Buitenlandse financiering is in sommige gevallen ongewenst of problematisch. Als de financiering ondemocratisch, anti-integratief en onverdraagzaam gedrag met zich meebrengt, staat dat haaks op uitgangspunten van de rechtsstaat en de waarden die in Nederland worden gekoesterd. Door dit gedrag kan de democratische rechtsorde onder druk komen te staan. Daarmee staat niet zozeer de financiering, maar het problematisch gedrag centraal. In dat geval treedt de overheid gericht op.

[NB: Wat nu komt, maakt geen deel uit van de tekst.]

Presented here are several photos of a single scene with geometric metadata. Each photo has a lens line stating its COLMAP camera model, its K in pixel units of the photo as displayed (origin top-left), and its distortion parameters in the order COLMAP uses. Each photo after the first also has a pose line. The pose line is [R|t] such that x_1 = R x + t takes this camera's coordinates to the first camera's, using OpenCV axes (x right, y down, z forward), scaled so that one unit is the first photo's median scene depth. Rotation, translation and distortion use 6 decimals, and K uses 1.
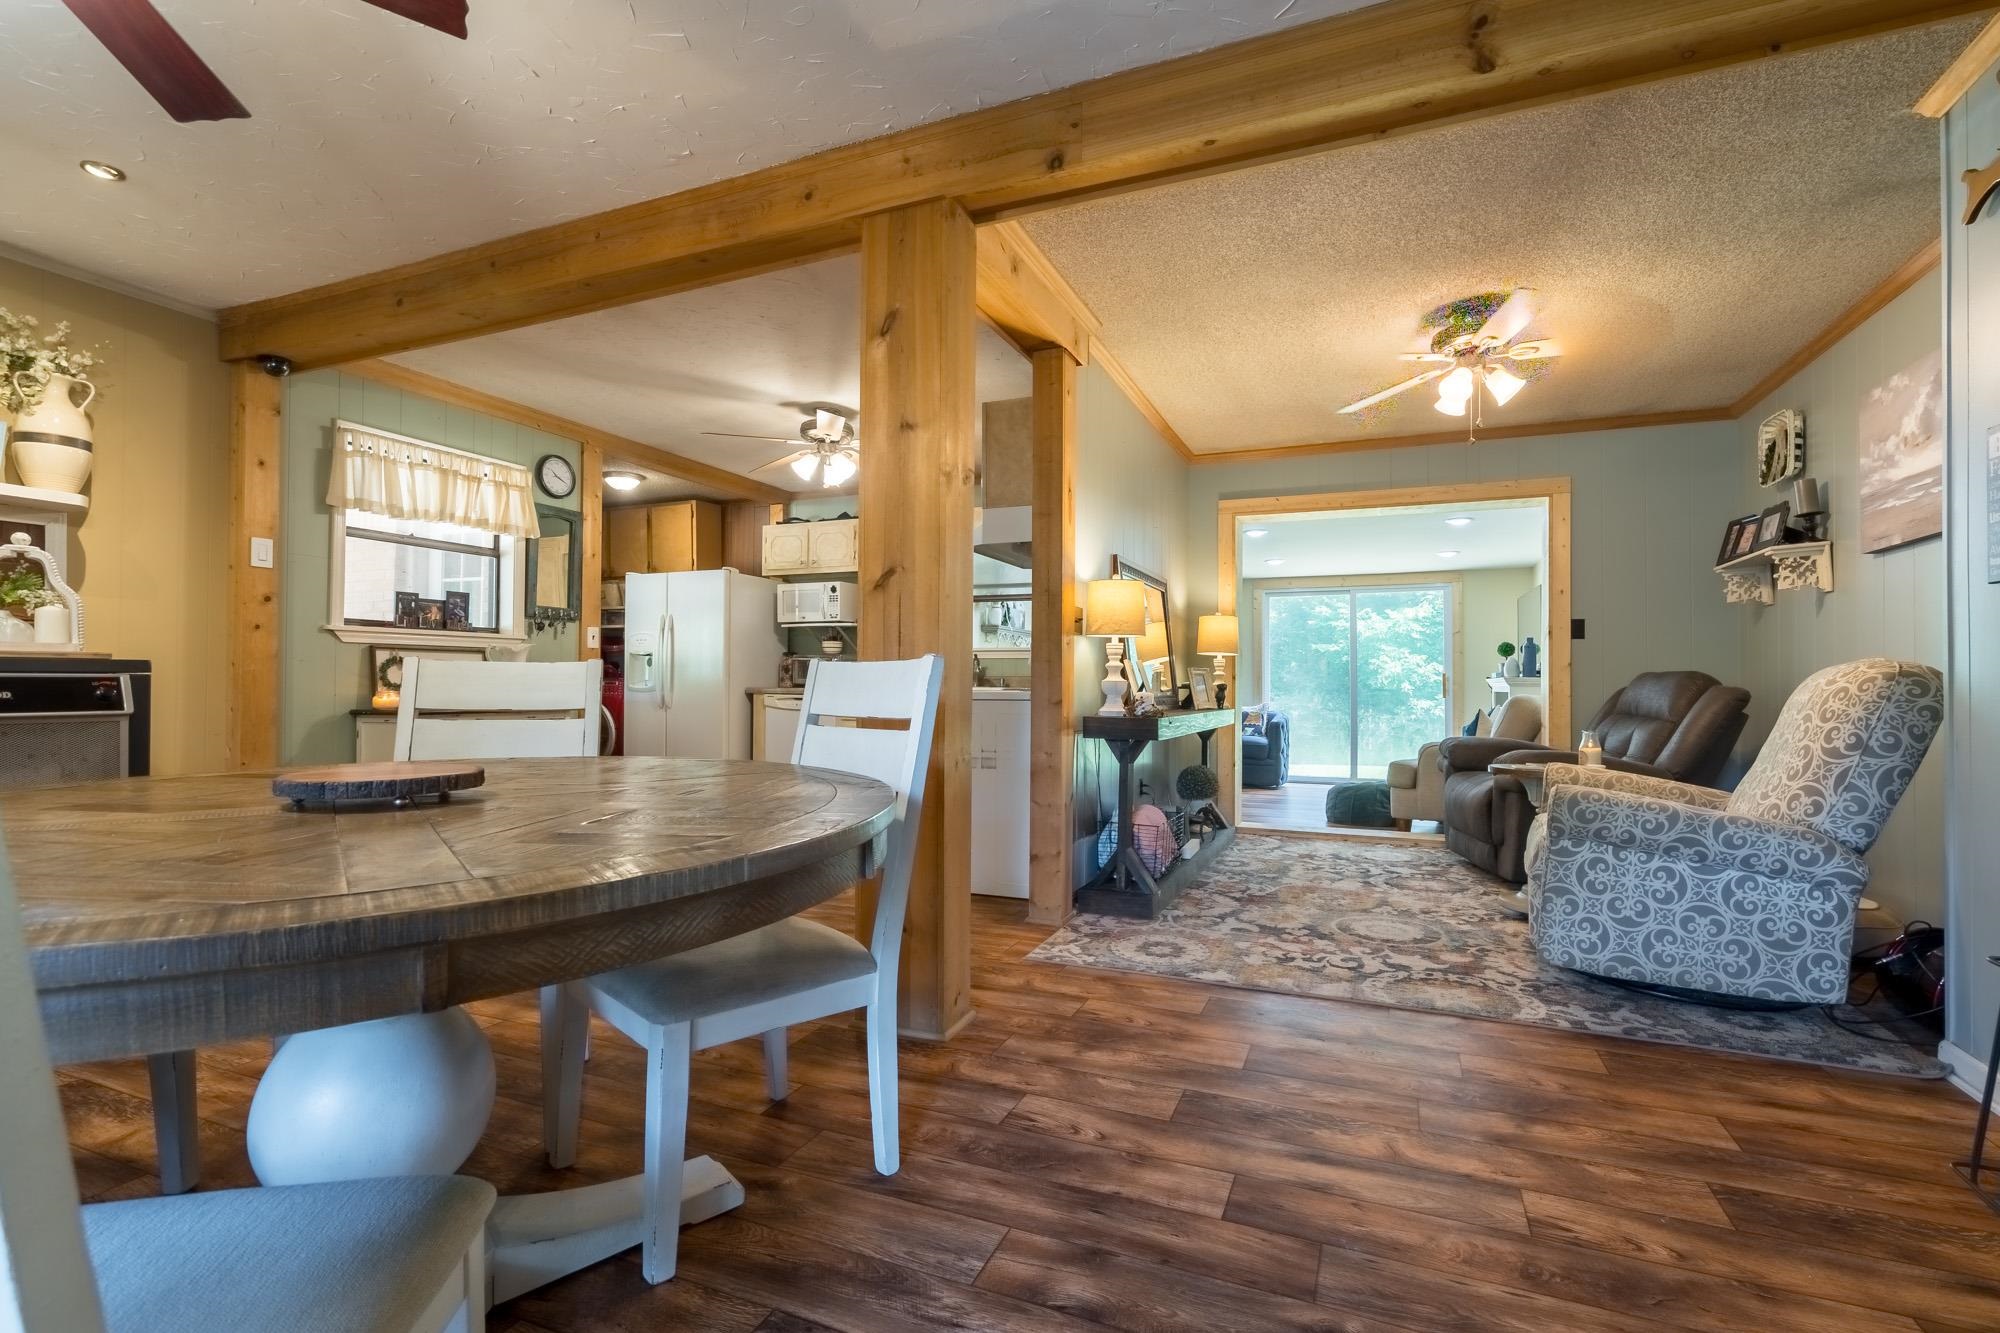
lens RADIAL K [[914.5, 0, 995.2], [0, 914.5, 681.7], [0, 0, 1]] dist [0.002236, 0.000521]
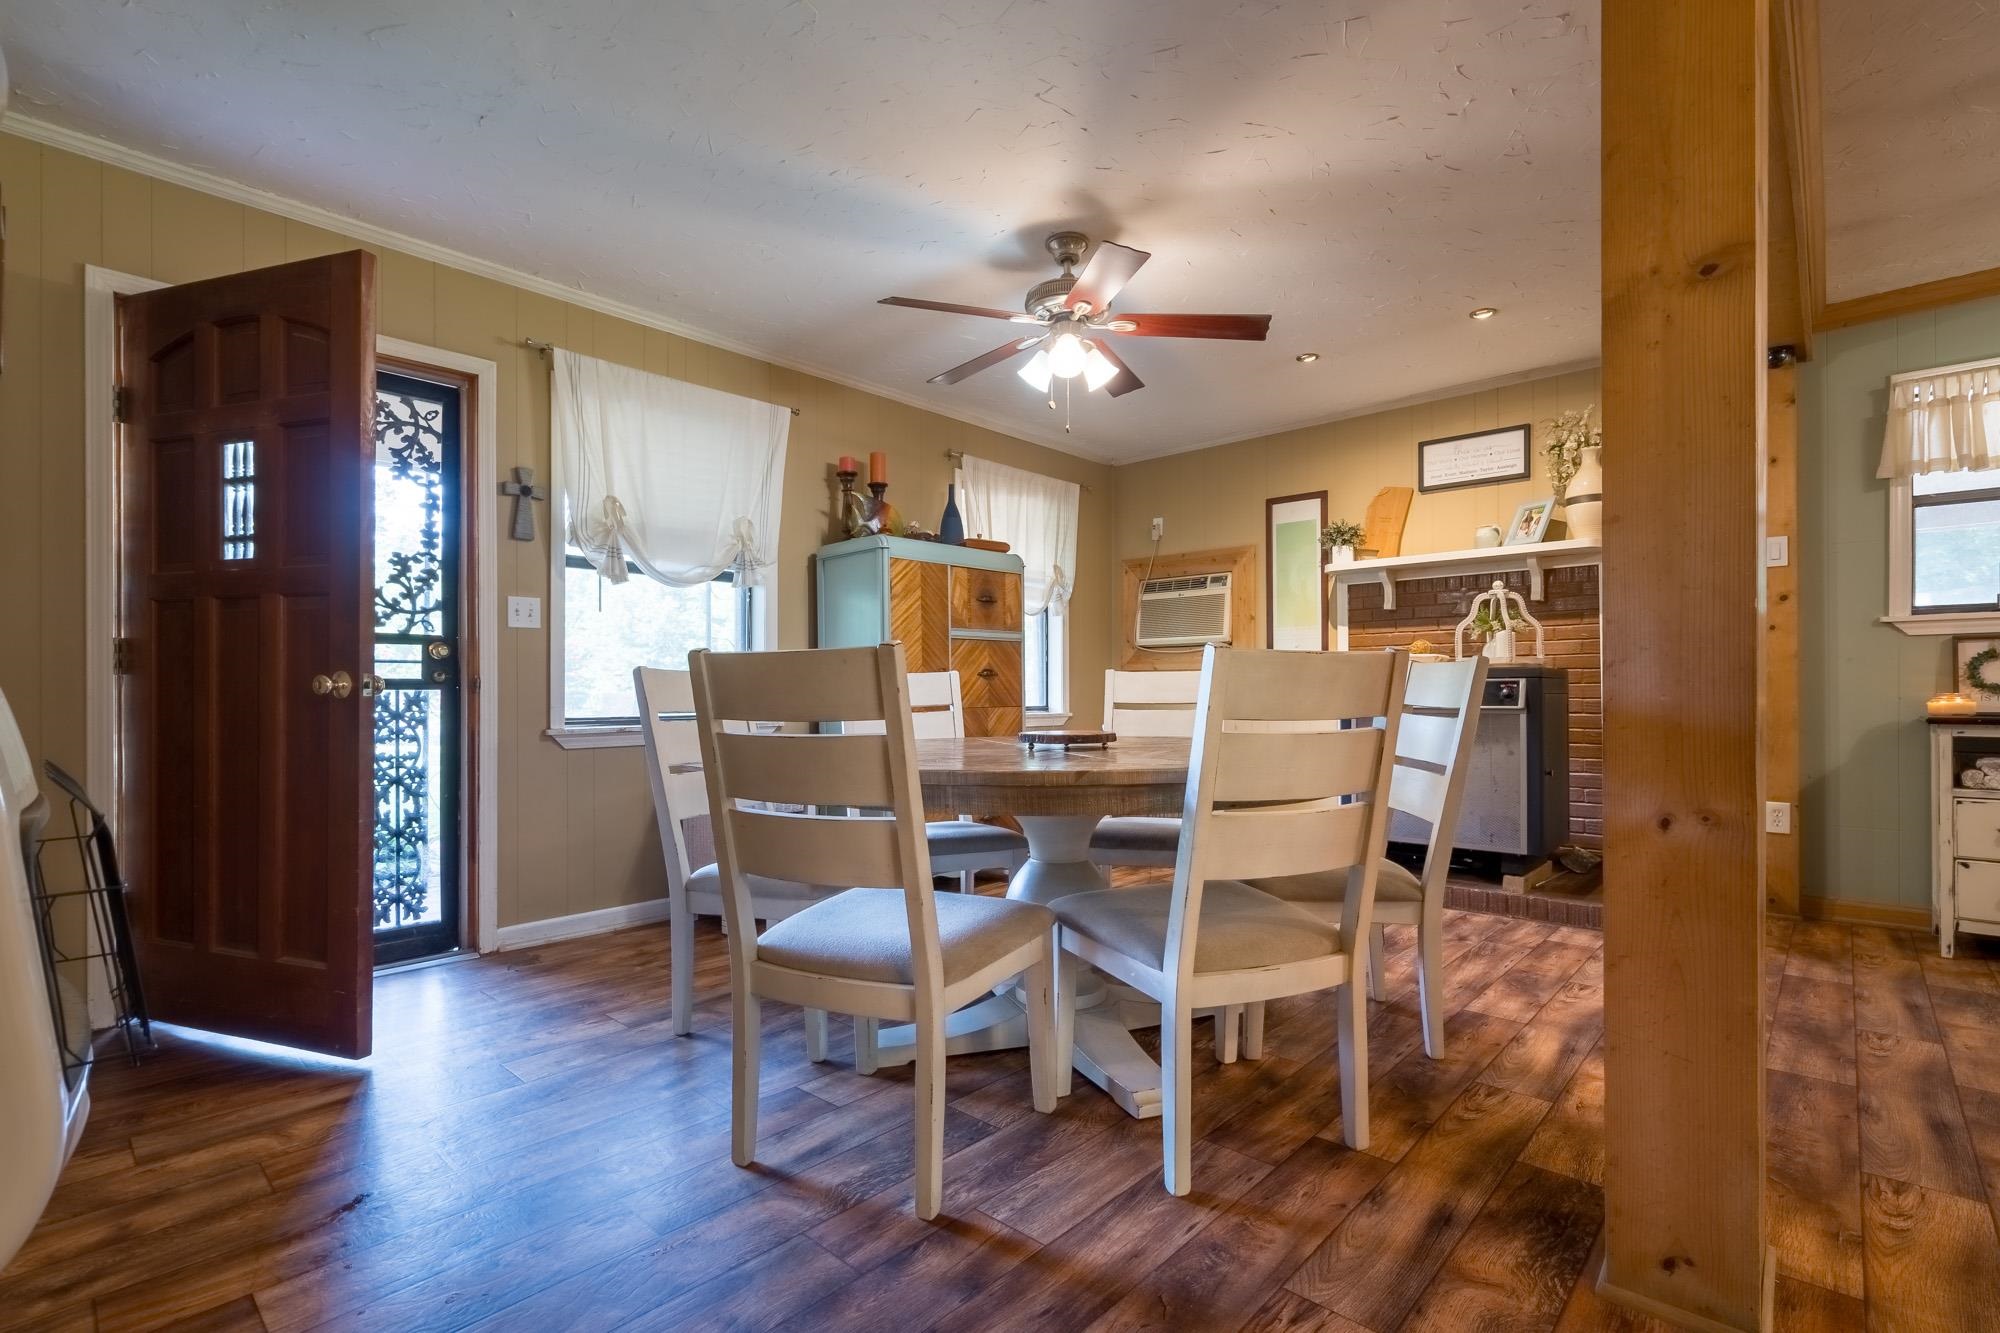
lens RADIAL K [[914.5, 0, 995.2], [0, 914.5, 681.7], [0, 0, 1]] dist [0.002236, 0.000521]
pose [[-0.333343, -0.010526, -0.942747, 0.400630], [0.004564, 0.999908, -0.012778, 0.007098], [0.942795, -0.008562, -0.333264, 0.539910]]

Als er via diplomatieke correspondentie nieuwe overzichten of meldingen ontvangen worden over een aanvraag of toegekende financiering vanuit de Golfstaten, zal het Ministerie van Sociale Zaken en Werkgelegenheid – zodra zij beschikking heeft over deze overzichten – de betrokken gemeenten informeren. Op deze manier worden gemeenten beter in staat gesteld het gesprek met instellingen over deze financieringsstromen aan te gaan. Hier geldt dan uiteraard wel dat te herleiden moet zijn op welke religieuze organisatie en welke gemeente deze informatie betrekking heeft. In het algemeen geldt dat de beschikbare informatie beperkt is en bij elk individueel geval de vraag is of en hoe het ministerie en de gemeenten kunnen (en moeten) handelen op basis van de informatie. Het Ministerie van SZW is in gesprek met gemeenten om te onderzoeken hoe er, met inachtneming van elkaars bevoegdheden en verantwoordelijkheden, beter kan worden samengewerkt en hoe het gemeenschappelijk handelingsperspectief kan worden versterkt. De gegevens moeten een bijdrage leveren aan het verbeteren van de informatiepositie van gemeenten over de (buitenlandse) financiering van instellingen. Het is belangrijk om te benoemen dat het laat op gang komen van informatie niet tot veiligheidsrisico’s lijkt te hebben geleid.
Zie antwoord vraag 3.
Zie antwoord vraag 3.
Met een brief (Kamerstuk 29 614, nr. 71) van 29 maart 2018 is uw Kamer recent ingelicht over de twee verkenningen die door het kabinet worden uitgevoerd. De Minister van Sociale Zaken en Werkgelegenheid onderzoekt of geldstromen vanuit onvrije landen kunnen worden beperkt. Zoals aangegeven in de betreffende brief, wordt uw Kamer in het najaar van 2018 nader over deze verkenning geïnformeerd.